Kommen wir zu Brunetti: Das war diese betuliche TV-Serie mit Joachim Król in Venedig. Alles lieb und nett und ZDF-harmlos, und Donna Leon veröffentlicht ihre Bestseller angeblich nicht auf Italienisch, damit sie da halbwegs in Ruhe leben kann, aber auch auf Deutsch habe ich mich bislang nicht allzusehr dafür interessiert: Schöne Stadtkulisse, Bilderbuchfamilie, attraktive Sekretärin, selbstverliebter Boss, das schien mir doch zu formelhaft. Wohl kein Schund, dachte ich, aber auch nichts, das ich lesen muss.

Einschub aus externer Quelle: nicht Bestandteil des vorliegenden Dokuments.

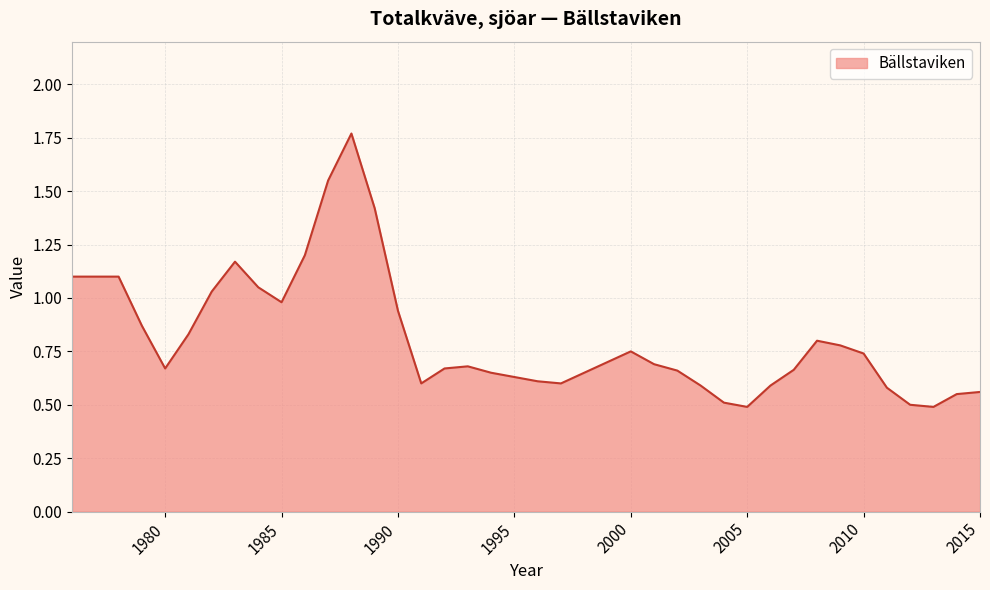

What is the minimum value shown in the chart?

0.5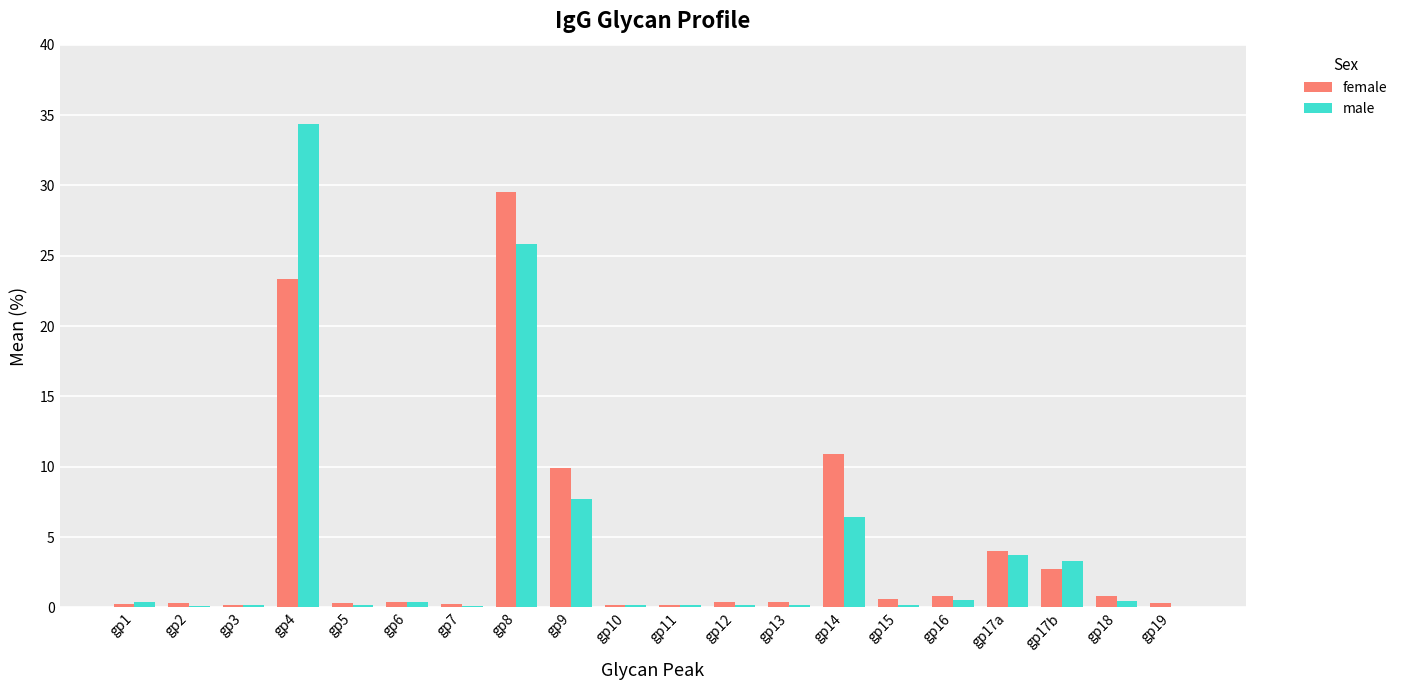

Is it true that female equals 9.9 at gp9?

True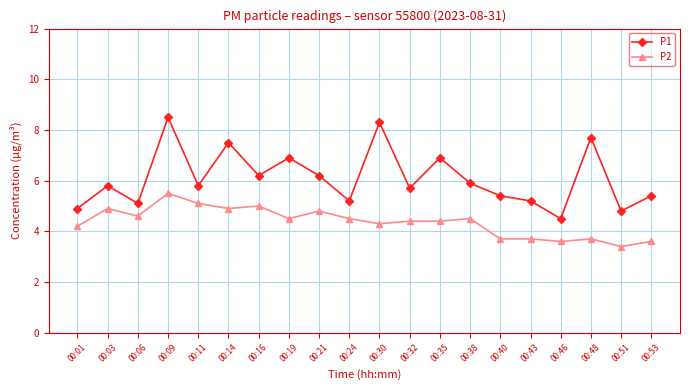

Reading left to right, transcribe all the data shown in this chart.

P1: 00:01=4.9	00:03=5.8	00:06=5.1	00:09=8.5	00:11=5.8	00:14=7.5	00:16=6.2	00:19=6.9	00:21=6.2	00:24=5.2	00:30=8.3	00:32=5.7	00:35=6.9	00:38=5.9	00:40=5.4	00:43=5.2	00:46=4.5	00:48=7.7	00:51=4.8	00:53=5.4
P2: 00:01=4.2	00:03=4.9	00:06=4.6	00:09=5.5	00:11=5.1	00:14=4.9	00:16=5.0	00:19=4.5	00:21=4.8	00:24=4.5	00:30=4.3	00:32=4.4	00:35=4.4	00:38=4.5	00:40=3.7	00:43=3.7	00:46=3.6	00:48=3.7	00:51=3.4	00:53=3.6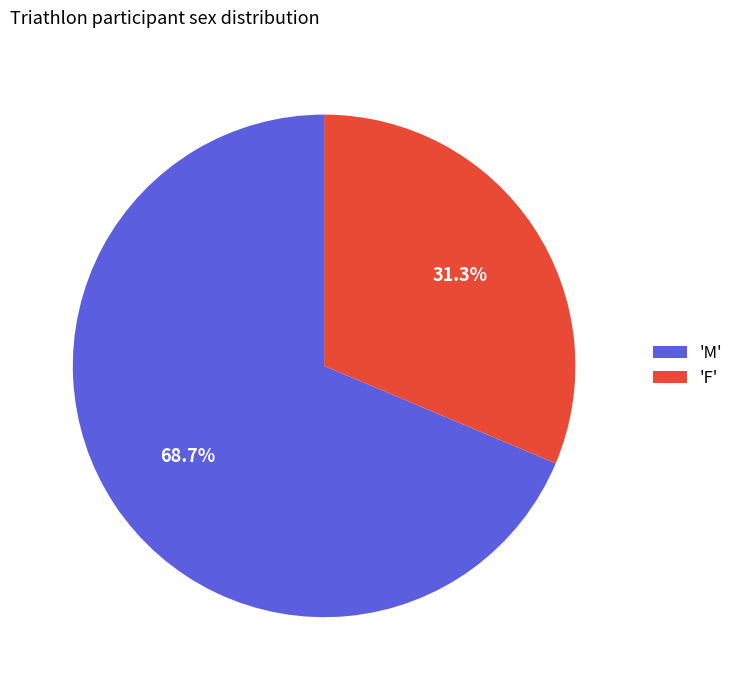

Rank the categories by value from highest to lowest.

'M', 'F'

Einen ganzen Stapel der deutschen Ausgabe konnte ich neulich erhaschen und schenkte ihn unbesehen weiter. Dann lagen sie auf Englisch herum, und ich nahm ein paar mit: Gut geschrieben, angenehmer Lesestoff, nicht zu viele Klischees (soweit ich das beurteilen kann), das lullt schön in den Schlaf und macht verdammten HUNGER! Verdammt noch mal! Mittags geht's nach Hause, da bringt die akademische Universitätsfrau das Essen selbstver­ständlich mehrgängig auf den Tisch, und Dessert, und Grappa, und Caffè, und abends gleich noch mal. Oder man ist auf Murano und speist mit den Arbeitern die himmlisch einfachen Traditionsgerichte in der Geheimtipp­kantine: AUCH HABEN! Ich bin sowas von suggestibel, ich habe gestern ganz alleine nicht nur mehrgängig gegessen, sondern auch ein Glas Rotwein getrunken, und das tue ich sonst nie.

"Kompakt" nannte neulich jemand meine physische Anmutung, und ich wusste endgültig, dass die Spargeltarzanjahre vorbei sind. Ob Sie das alles wissen wollen? Interessiert mich überhaupt nicht, ich achte jetzt nur noch auf mich selber.